—¿Qué?
Cass dejó el bolígrafo.
—Que nunca preguntaste cuánto me habías hecho daño.
Owen cerró los ojos.
Por primera vez, parecía comprenderlo.
Pero ya era demasiado tarde.
Epílogo
Un año después, Cassandra Monroe caminaba por el pasillo de una pequeña empresa tecnológica que había adquirido durante la crisis.
No llevaba guardaespaldas.
No necesitaba demostrar nada.
Su nombre ya no era un secreto.
Tampoco intentaba esconder su fortuna.
Había aprendido que esconderse para descubrir quién la quería de verdad también podía convertirse en otra forma de prisión.
Sobre su escritorio había una fotografía.
No era de su boda.
Era una fotografía de ella misma, tomada la mañana después de abandonar aquella casa.
Tenía el labio herido.
Los ojos cansados.
Y una pequeña maleta en la mano.
Cass conservaba aquella fotografía por una sola razón.

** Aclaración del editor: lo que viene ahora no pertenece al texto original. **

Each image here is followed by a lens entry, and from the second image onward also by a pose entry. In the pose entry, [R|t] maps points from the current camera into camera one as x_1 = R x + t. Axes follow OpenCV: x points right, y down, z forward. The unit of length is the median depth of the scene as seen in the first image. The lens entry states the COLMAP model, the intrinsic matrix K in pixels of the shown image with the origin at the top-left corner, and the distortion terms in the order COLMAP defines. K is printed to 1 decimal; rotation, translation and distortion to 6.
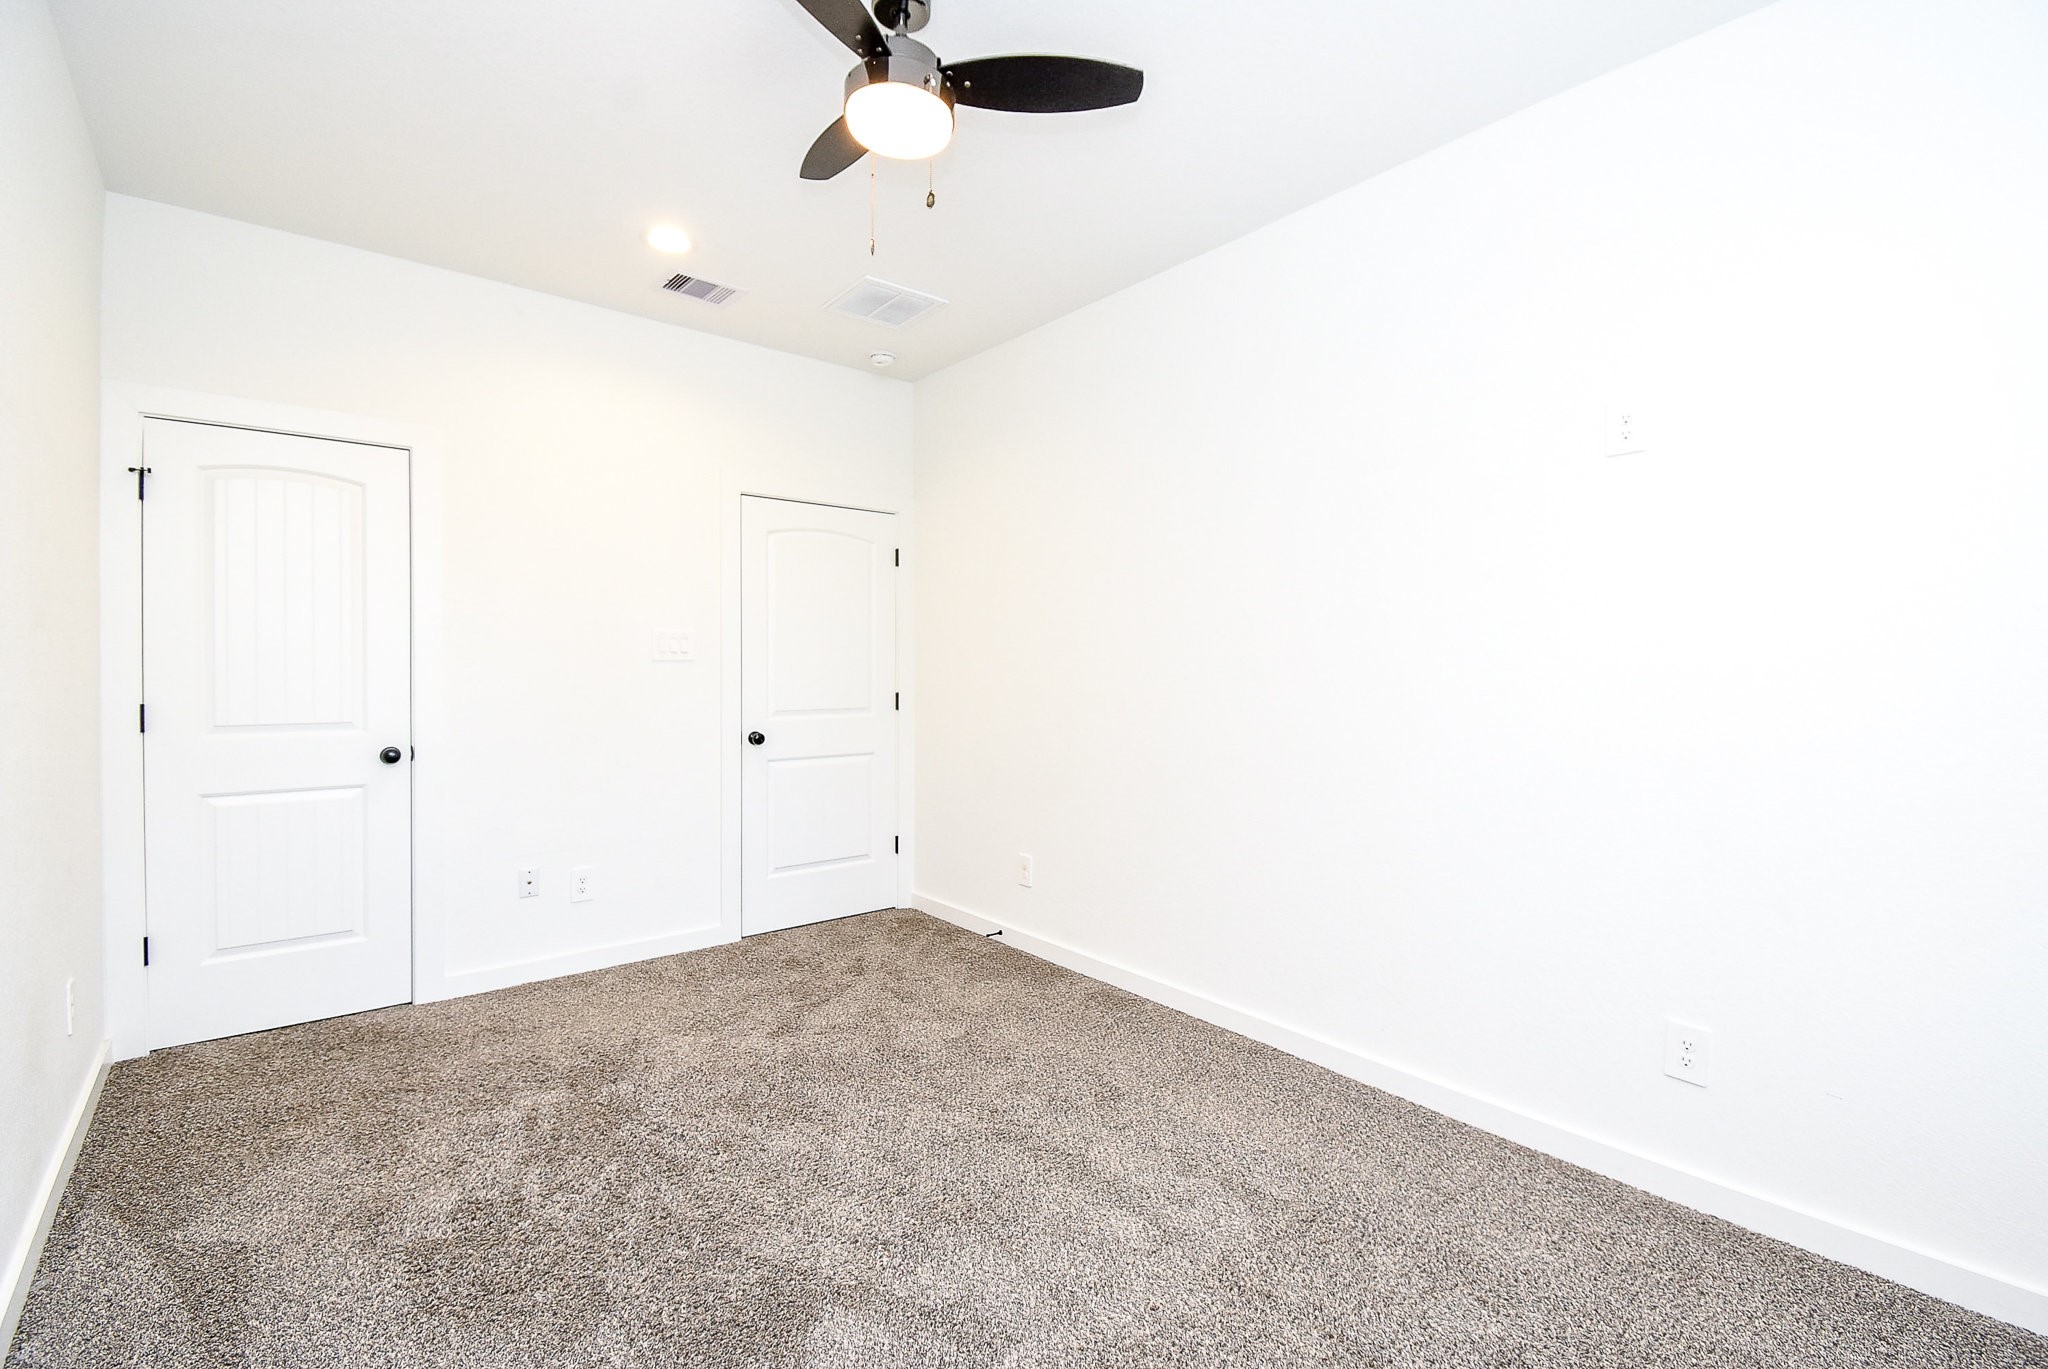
lens RADIAL K [[902.7, 0, 1024.3], [0, 902.7, 674.6], [0, 0, 1]] dist [0.018981, -0.012456]
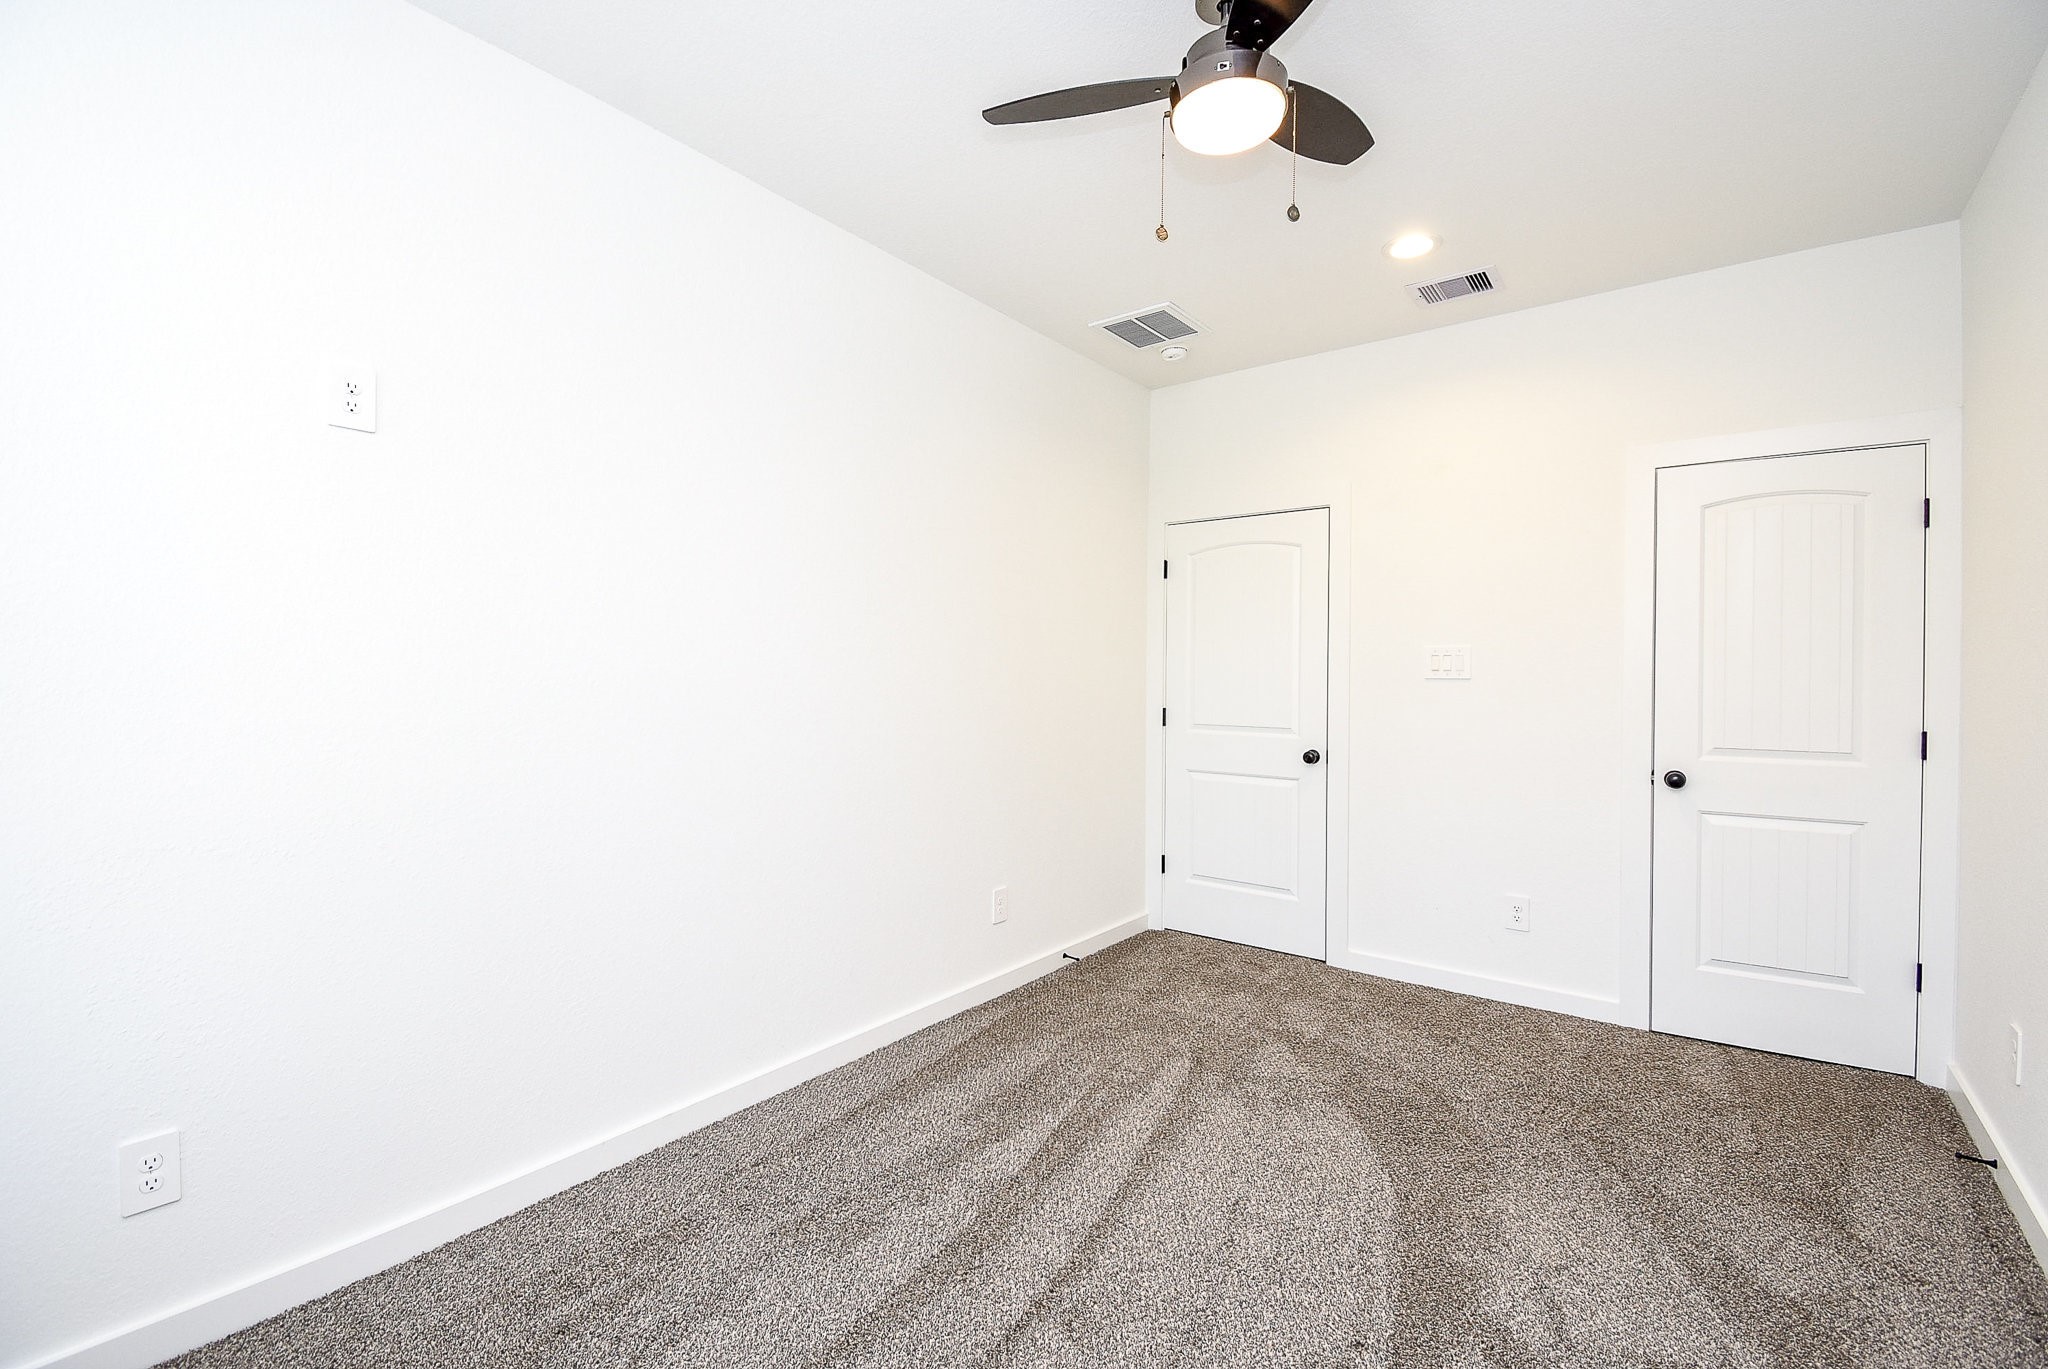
lens RADIAL K [[891.3, 0, 1002.0], [0, 891.3, 684.4], [0, 0, 1]] dist [0.001178, 0.000146]
pose [[0.200252, 0.002077, -0.979742, 0.411921], [-0.017220, 0.999851, -0.001400, -0.000802], [0.979593, 0.017151, 0.200258, 0.338230]]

Para recordar a la mujer que había tenido suficiente valor para marcharse.
Una asistente llamó a la puerta.
—Señora Monroe, el nuevo director de Price Dynamics está aquí. Quiere hablar con usted sobre la adquisición.
Cass miró el reloj.
—Que pase.
La puerta se abrió.
Era un hombre joven que llevaba una carpeta.
—Señora Monroe.
—Siéntese.
Él dejó los documentos sobre la mesa.
—Tenemos una pregunta sobre la oferta.
Cass abrió la carpeta.
—¿Cuál?
—¿Por qué quiere salvar una compañía que casi destruyó su antiguo marido?
Cass sonrió ligeramente.
—Porque una empresa no es la persona que la dirige.
Pasó la primera página.
—Y porque las personas que trabajan allí no deberían pagar por los errores de un hombre.
El hombre asintió.
Cass volvió a mirar los documentos.
Esta vez, sin miedo.
Sin secretos.
Sin Owen.
Había perdido un matrimonio.
Pero había recuperado algo mucho más importante.
Su propia vida.
Y esta vez, nadie iba a decirle cuál era su lugar.